== Segment start ==
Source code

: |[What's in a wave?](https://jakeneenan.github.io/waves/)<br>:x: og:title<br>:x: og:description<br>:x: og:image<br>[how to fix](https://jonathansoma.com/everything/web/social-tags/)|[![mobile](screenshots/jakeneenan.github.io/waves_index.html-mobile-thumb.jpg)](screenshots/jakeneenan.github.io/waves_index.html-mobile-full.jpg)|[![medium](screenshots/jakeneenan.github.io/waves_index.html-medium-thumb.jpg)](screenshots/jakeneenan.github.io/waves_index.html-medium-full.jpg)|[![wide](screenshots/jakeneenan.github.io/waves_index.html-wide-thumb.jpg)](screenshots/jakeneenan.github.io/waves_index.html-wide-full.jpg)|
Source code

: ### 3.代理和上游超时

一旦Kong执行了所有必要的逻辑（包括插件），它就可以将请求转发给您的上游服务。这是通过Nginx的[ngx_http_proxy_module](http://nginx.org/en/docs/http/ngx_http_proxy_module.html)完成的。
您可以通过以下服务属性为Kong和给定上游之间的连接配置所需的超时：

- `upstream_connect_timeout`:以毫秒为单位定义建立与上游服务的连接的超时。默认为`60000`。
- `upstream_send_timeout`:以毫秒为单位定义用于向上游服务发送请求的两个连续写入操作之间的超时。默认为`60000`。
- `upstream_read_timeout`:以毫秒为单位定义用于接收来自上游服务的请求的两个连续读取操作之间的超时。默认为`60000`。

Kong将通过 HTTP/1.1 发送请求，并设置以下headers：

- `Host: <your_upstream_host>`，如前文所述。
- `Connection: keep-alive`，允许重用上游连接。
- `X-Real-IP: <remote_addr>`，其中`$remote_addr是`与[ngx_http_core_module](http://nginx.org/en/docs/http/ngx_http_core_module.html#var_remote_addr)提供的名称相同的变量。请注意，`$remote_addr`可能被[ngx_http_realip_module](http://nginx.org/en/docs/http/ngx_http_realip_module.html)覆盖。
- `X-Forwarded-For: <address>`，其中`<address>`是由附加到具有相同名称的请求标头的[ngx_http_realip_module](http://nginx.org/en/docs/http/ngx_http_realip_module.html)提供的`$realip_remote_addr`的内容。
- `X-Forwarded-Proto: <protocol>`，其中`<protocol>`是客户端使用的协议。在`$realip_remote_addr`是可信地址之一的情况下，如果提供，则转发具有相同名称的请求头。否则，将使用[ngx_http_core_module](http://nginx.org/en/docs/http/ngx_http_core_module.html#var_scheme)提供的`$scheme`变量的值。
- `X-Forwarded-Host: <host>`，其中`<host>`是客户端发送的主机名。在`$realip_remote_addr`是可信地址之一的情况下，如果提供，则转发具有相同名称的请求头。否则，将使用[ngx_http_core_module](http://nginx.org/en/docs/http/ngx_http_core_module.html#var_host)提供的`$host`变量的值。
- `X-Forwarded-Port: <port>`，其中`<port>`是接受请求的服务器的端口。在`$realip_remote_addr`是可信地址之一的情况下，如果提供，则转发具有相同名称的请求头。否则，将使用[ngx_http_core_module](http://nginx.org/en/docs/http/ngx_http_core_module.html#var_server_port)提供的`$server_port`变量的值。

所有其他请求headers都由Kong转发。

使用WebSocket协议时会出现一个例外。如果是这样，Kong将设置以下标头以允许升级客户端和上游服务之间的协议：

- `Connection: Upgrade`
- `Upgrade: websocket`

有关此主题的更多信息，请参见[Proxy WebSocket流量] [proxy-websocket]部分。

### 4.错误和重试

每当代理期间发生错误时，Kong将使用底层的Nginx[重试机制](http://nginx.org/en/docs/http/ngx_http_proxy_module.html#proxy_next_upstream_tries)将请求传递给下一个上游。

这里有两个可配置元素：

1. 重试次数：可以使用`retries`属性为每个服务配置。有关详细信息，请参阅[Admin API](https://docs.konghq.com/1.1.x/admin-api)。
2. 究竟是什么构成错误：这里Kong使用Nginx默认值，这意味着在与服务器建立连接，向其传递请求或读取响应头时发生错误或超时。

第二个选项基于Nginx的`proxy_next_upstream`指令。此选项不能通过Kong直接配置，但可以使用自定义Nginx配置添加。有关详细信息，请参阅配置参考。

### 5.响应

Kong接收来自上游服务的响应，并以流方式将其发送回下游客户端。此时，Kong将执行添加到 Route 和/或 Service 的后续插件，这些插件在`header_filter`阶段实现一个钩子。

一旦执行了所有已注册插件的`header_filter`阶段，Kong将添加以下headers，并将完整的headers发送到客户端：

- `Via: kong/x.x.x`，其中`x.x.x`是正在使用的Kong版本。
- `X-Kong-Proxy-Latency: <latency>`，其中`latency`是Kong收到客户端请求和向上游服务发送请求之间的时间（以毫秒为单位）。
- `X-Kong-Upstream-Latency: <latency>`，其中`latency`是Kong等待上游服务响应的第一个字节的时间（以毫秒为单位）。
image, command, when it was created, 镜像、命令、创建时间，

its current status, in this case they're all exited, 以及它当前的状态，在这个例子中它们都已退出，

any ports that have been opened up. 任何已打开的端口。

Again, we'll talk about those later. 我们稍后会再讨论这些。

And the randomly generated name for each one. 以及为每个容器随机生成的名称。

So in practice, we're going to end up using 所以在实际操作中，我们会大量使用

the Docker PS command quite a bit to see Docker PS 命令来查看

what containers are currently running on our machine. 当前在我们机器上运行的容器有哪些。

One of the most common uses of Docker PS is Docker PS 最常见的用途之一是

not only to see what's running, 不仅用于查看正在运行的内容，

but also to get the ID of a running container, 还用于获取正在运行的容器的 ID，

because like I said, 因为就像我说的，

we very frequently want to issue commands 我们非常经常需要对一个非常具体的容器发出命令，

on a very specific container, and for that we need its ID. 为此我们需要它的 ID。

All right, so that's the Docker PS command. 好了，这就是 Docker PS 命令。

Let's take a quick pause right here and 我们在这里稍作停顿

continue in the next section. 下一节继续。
== Segment end ==
_Assigned task:_
Your task is to copy each line of the data above that holds "Host".

_Written response:_
- `Host: <your_upstream_host>`，如前文所述。
- `X-Forwarded-Host: <host>`，其中`<host>`是客户端发送的主机名。在`$realip_remote_addr`是可信地址之一的情况下，如果提供，则转发具有相同名称的请求头。否则，将使用[ngx_http_core_module](http://nginx.org/en/docs/http/ngx_http_core_module.html#var_host)提供的`$host`变量的值。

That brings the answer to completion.